A company is trying to do what nobody has ever done before, create immortality. But no, this isn’t via potion, lotion or time travel commotion. No, this is via big data, and it’s messed up.

Humai is an AI company “with a mission to reinvent the afterlife”. Let’s just take a moment to appreciate the use of the word ‘reinvent’, which humours me greatly.

Okay, to do this, Humai wants to get subscribers to its mission to download a bunch of apps that monitors their behaviour.

This will then, upon death, be logged into a robot or something, and subscribers’ cryogenically frozen brains will be lobbed in and hooked up. The result? Aunt Betty is back among us!

Josh Bocanegra, the CEO and founder of the company, said he wants to make death “optional”, with a belief his company can achieve its first resurrection “within 30 years”.

App-backed immortality

Speaking to Popular Science recently, Bocanegra explained that “extensive data” of subjects will be needed before their death, and he’s working on a bunch of apps to help rake this information up.
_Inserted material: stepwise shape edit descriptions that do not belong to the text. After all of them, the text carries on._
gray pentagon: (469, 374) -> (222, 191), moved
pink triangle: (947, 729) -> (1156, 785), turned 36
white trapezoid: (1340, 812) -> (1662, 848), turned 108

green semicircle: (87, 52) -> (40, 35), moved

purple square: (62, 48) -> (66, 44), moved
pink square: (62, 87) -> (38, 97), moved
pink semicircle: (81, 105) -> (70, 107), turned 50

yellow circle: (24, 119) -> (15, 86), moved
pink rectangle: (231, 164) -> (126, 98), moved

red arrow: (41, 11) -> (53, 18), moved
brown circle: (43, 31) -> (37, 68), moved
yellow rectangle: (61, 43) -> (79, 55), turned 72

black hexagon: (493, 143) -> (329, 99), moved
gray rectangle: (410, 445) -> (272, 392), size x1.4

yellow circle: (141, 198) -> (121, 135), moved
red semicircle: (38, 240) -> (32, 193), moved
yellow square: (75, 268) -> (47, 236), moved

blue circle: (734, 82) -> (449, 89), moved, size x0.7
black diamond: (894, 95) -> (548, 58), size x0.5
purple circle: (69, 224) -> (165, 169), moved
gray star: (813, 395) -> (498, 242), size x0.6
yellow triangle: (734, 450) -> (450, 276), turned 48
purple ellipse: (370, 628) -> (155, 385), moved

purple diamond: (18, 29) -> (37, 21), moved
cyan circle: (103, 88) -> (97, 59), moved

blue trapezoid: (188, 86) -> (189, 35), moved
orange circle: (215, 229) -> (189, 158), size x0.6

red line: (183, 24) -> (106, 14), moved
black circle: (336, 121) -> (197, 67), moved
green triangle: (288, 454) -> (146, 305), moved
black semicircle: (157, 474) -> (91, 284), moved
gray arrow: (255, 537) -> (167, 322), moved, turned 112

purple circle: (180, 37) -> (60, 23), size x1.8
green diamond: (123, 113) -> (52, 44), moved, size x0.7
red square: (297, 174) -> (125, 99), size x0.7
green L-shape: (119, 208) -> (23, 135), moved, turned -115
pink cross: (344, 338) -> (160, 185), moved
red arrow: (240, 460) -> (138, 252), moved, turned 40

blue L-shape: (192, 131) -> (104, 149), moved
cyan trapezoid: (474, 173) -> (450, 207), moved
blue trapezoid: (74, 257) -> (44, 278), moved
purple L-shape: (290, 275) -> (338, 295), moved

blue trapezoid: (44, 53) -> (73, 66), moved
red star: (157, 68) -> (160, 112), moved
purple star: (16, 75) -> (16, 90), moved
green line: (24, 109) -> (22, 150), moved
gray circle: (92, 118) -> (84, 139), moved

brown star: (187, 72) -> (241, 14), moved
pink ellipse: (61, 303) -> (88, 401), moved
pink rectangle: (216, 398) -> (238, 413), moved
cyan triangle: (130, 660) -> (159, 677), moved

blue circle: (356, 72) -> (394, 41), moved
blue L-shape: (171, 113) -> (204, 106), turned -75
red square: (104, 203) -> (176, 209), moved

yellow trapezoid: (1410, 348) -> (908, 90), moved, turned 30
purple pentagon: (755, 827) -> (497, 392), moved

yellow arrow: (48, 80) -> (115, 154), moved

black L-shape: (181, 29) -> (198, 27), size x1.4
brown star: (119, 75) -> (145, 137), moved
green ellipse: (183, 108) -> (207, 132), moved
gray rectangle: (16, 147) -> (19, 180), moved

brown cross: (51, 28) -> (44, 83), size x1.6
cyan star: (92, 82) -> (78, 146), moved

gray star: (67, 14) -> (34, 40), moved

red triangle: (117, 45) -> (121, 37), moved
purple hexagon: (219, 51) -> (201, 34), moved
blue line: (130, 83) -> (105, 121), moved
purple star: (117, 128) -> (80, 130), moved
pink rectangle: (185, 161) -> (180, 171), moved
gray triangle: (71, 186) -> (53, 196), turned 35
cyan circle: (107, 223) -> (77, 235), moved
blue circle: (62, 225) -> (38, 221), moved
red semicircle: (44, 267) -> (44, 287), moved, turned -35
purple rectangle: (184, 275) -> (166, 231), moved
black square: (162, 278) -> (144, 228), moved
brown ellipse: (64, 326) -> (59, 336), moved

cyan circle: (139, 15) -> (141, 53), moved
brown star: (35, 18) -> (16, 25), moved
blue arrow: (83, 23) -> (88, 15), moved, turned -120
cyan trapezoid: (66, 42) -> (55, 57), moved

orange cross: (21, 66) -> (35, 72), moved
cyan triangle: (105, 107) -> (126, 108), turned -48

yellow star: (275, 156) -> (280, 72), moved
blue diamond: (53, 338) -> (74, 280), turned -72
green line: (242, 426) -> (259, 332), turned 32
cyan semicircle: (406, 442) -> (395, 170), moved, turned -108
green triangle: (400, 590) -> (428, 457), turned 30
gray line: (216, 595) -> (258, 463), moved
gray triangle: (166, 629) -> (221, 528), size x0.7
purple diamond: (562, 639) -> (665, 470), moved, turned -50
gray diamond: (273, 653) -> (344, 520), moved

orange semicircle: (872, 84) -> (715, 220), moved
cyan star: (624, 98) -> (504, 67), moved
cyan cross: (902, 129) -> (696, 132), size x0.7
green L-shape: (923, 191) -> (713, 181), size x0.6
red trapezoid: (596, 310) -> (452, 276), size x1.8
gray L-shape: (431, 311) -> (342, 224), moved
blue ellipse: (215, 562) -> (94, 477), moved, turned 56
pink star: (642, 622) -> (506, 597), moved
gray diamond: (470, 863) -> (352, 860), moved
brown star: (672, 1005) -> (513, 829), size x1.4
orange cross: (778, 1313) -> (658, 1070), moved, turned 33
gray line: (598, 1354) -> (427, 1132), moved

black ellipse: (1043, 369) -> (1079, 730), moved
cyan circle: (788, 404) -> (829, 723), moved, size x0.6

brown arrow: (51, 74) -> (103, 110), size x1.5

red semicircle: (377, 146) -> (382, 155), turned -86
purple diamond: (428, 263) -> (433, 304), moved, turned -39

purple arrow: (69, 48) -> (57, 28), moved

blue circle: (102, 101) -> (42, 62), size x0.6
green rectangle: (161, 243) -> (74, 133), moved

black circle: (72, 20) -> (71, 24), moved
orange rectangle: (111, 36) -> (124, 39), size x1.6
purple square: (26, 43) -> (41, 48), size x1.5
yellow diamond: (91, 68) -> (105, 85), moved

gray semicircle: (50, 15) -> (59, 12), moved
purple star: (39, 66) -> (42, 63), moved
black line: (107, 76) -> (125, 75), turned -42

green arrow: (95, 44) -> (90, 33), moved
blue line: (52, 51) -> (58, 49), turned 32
When the technology is fully developed, Humai will put the brain in an artificial body (I’m picturing that bug guy in Men in Black), with dead users’ thoughts and brain waves moving the body around.

“As the brain ages we’ll use nanotechnology to repair and improve cells. Cloning technology is going to help with this too,” he said.

It’s the detail. I always love the detail. How, though, will we know where the dead person ends, and the zombified new creation begin? According to Bocanegra, bionics, nanotechnology and AI.

The same, but better

“I think the body has limitations and I don’t believe the body was evolved with the best possible functions,” he says.

“I think an artificial body will contribute more to the human experience. It will extend the human experience. So much so, that those who accept death will probably change their mind.”

Zombie movies have gone through various ages. First there was the cumbersome, ‘Braaaains’ of old. Then they started learning a little, as George Romero’s Dead series evolved. Then 28 Days Later completely terrified us with its own take in the theme.

Next? Well, big data zombies, thirsty for Wi-Fi. This sounds like absolute madness. But so did Parcel Motel, and that’s a bang up idea now that I’ve seen it in action. So, maybe I’ll wait and see on this one.